+++ Data in this exercise +++

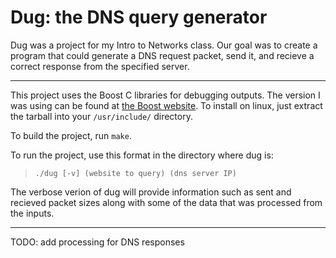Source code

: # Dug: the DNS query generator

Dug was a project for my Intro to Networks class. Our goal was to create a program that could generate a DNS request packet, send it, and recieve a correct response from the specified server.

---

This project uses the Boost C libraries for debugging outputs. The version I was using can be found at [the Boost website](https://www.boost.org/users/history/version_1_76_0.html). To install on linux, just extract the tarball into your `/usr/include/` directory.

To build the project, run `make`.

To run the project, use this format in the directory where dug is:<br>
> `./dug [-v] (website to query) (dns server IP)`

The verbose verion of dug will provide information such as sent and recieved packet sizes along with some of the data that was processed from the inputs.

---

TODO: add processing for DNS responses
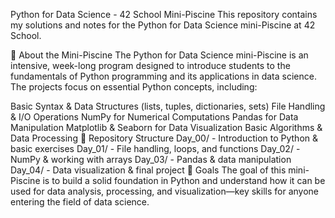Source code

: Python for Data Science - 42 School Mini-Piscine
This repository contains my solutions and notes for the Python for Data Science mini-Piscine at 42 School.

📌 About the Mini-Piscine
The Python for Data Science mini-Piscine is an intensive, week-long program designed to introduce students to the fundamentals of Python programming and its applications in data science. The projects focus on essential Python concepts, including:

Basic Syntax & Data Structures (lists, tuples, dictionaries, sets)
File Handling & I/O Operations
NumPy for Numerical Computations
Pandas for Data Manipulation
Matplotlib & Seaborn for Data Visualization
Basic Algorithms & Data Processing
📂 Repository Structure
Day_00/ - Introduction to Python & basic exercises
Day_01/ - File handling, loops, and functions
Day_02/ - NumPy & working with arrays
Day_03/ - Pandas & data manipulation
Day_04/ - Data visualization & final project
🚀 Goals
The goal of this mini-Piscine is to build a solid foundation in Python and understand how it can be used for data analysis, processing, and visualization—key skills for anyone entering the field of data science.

+++

» Exercise requirements:
Transcribe each of the records above precisely, with no pictures in the copy.

» Exercise result:
Source code

: # Dug: the DNS query generator

Dug was a project for my Intro to Networks class. Our goal was to create a program that could generate a DNS request packet, send it, and recieve a correct response from the specified server.

---

This project uses the Boost C libraries for debugging outputs. The version I was using can be found at [the Boost website](https://www.boost.org/users/history/version_1_76_0.html). To install on linux, just extract the tarball into your `/usr/include/` directory.

To build the project, run `make`.

To run the project, use this format in the directory where dug is:<br>
> `./dug [-v] (website to query) (dns server IP)`

The verbose verion of dug will provide information such as sent and recieved packet sizes along with some of the data that was processed from the inputs.

---

TODO: add processing for DNS responses
Source code

: Python for Data Science - 42 School Mini-Piscine
This repository contains my solutions and notes for the Python for Data Science mini-Piscine at 42 School.

📌 About the Mini-Piscine
The Python for Data Science mini-Piscine is an intensive, week-long program designed to introduce students to the fundamentals of Python programming and its applications in data science. The projects focus on essential Python concepts, including:

Basic Syntax & Data Structures (lists, tuples, dictionaries, sets)
File Handling & I/O Operations
NumPy for Numerical Computations
Pandas for Data Manipulation
Matplotlib & Seaborn for Data Visualization
Basic Algorithms & Data Processing
📂 Repository Structure
Day_00/ - Introduction to Python & basic exercises
Day_01/ - File handling, loops, and functions
Day_02/ - NumPy & working with arrays
Day_03/ - Pandas & data manipulation
Day_04/ - Data visualization & final project
🚀 Goals
The goal of this mini-Piscine is to build a solid foundation in Python and understand how it can be used for data analysis, processing, and visualization—key skills for anyone entering the field of data science.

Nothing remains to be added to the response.